• [Challenge 1]
Identify every line in the entries below that contains the string "calc", and copy each of those lines.

• [Passage]
• • • • • • •

Tuesday, December 16, 2014

Using PHP to do some nasty background jobs

I got a call to build a (not so) simple monitoring system, from scratch. Long time not getting touch by programming and sort of thing made me to agree the task.
The environment was surrounded by UNIX/AIX server and I got a server running linux on 3GB multicore procies.
Task was a bit of challange, processing numbers of logfile on those AIX. While each has 90Megs sized and came almost every 4minutes, I should also able to display in a statistical manner.
All to support the monitoring system.
So, what the preparation?
Nothing fancy, just mysql and php running on linux with additional modules to cop with oracle db, pear, adodb and jpgraph.
I got all the plan in my head and not bother to write it on paper. Well, I am not willing too :)
Here the steps of process.
How to read logfiles in other servers? read bitstreams or make a clone file in local than do readfile?
Ok, need to do some dirt assesment. I called Mr.Infra and asked him to check I/O traffic and the answer is low to mid but nothing high to peak come and go from mac address.
Nail it! safe enough to do simple file open via ftp and read thru the file.
Next, I need to prevent interuption of process in a form of function and saving processed file and data.
Both should be done in Controller and Model at once. (Controller is apps/php and Model is Mysql db).
When talking about feature function, Mysql is richest of rich. It has insert/update constraint handler in case of the key being duplicated or you can just ignore it and continue the process without throwing any error.

• • • • • • •

• [Dataset]
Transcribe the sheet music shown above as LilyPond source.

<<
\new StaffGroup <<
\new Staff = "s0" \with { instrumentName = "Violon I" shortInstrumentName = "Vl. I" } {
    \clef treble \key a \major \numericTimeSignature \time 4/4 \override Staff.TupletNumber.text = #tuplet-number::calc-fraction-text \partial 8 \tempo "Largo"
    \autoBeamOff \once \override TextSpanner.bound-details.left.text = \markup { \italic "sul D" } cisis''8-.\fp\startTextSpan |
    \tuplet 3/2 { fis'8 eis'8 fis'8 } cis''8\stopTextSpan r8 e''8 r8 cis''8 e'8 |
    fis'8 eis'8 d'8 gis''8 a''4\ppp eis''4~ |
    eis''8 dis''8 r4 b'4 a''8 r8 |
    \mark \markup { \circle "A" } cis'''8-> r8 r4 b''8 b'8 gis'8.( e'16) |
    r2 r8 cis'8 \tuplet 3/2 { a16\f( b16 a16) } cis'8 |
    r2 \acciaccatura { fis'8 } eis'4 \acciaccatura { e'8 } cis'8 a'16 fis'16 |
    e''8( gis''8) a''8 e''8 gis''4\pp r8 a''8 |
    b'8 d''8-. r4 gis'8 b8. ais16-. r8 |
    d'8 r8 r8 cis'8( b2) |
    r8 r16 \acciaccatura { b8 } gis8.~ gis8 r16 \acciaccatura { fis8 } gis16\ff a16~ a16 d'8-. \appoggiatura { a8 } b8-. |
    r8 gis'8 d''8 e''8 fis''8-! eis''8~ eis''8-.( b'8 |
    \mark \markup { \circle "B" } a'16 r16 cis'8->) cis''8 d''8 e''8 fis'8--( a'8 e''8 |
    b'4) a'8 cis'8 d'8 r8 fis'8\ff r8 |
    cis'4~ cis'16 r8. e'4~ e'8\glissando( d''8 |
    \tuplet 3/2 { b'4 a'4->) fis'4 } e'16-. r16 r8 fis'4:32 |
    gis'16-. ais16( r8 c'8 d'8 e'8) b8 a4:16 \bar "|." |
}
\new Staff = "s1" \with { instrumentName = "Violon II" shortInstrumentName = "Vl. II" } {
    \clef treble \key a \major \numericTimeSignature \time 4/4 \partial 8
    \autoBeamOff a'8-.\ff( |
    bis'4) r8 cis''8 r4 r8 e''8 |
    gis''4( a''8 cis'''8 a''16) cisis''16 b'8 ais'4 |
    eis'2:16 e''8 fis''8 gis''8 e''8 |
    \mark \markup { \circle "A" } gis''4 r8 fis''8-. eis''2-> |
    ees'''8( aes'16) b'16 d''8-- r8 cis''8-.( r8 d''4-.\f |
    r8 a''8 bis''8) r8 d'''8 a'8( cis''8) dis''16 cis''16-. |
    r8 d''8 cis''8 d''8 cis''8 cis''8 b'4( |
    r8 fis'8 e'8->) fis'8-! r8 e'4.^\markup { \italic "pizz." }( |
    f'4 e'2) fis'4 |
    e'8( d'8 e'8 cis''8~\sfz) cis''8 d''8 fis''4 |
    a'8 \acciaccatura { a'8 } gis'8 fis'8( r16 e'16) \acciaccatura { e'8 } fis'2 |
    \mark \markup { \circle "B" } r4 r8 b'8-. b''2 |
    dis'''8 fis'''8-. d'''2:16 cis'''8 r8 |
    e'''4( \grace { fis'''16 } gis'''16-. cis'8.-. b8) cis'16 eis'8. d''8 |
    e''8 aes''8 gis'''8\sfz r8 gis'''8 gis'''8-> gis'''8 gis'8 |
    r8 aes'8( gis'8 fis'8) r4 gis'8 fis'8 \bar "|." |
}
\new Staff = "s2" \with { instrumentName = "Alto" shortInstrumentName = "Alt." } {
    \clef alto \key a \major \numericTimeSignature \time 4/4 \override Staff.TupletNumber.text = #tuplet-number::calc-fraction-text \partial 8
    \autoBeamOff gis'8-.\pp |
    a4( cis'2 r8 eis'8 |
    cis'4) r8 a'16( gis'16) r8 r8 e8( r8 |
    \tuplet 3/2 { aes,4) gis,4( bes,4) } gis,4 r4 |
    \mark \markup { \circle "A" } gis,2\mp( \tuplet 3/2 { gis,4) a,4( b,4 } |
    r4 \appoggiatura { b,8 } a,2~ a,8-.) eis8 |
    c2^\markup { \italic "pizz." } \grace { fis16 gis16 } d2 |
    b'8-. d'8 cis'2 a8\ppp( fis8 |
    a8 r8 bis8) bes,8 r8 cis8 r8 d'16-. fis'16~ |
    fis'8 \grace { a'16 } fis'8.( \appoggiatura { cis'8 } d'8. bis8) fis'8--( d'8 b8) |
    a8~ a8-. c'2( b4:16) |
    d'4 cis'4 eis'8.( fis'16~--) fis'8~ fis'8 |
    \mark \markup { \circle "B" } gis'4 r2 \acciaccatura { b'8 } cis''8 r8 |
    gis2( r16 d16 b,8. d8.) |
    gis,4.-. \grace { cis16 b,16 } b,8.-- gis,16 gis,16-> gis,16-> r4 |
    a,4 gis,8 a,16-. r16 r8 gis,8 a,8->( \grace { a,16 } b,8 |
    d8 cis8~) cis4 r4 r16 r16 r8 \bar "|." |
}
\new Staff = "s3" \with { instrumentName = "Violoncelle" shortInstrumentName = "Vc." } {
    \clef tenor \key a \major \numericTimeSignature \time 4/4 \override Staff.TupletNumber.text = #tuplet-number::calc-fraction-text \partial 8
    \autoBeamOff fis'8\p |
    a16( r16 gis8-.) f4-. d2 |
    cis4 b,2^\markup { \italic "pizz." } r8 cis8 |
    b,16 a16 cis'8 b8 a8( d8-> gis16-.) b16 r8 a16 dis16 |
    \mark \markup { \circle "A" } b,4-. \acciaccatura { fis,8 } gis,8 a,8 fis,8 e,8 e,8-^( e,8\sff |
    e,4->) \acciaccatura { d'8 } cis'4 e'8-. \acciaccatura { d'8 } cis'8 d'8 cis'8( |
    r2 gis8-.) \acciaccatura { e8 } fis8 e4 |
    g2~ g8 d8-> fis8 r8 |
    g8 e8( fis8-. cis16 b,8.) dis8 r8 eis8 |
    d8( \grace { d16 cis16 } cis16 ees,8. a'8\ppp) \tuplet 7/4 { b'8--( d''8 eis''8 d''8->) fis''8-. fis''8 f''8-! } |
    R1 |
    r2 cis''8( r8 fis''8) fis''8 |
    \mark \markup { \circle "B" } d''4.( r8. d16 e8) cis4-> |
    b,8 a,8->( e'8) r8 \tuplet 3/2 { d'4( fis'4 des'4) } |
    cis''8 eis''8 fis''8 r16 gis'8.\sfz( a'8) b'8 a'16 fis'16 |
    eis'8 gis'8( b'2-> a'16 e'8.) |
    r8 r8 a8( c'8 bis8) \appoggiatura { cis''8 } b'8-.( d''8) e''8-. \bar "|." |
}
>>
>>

• • • • • • •

• [Challenge 2]
Reproduce verbatim everything in the post on PHP background jobs from "I got a call" down to "adodb and jpgraph.".

• [Exercise output 1]
    \clef treble \key a \major \numericTimeSignature \time 4/4 \override Staff.TupletNumber.text = #tuplet-number::calc-fraction-text \partial 8 \tempo "Largo"
    \clef alto \key a \major \numericTimeSignature \time 4/4 \override Staff.TupletNumber.text = #tuplet-number::calc-fraction-text \partial 8
    \clef tenor \key a \major \numericTimeSignature \time 4/4 \override Staff.TupletNumber.text = #tuplet-number::calc-fraction-text \partial 8

• [Exercise output 2]
I got a call to build a (not so) simple monitoring system, from scratch. Long time not getting touch by programming and sort of thing made me to agree the task.
The environment was surrounded by UNIX/AIX server and I got a server running linux on 3GB multicore procies.
Task was a bit of challange, processing numbers of logfile on those AIX. While each has 90Megs sized and came almost every 4minutes, I should also able to display in a statistical manner.
All to support the monitoring system.
So, what the preparation?
Nothing fancy, just mysql and php running on linux with additional modules to cop with oracle db, pear, adodb and jpgraph.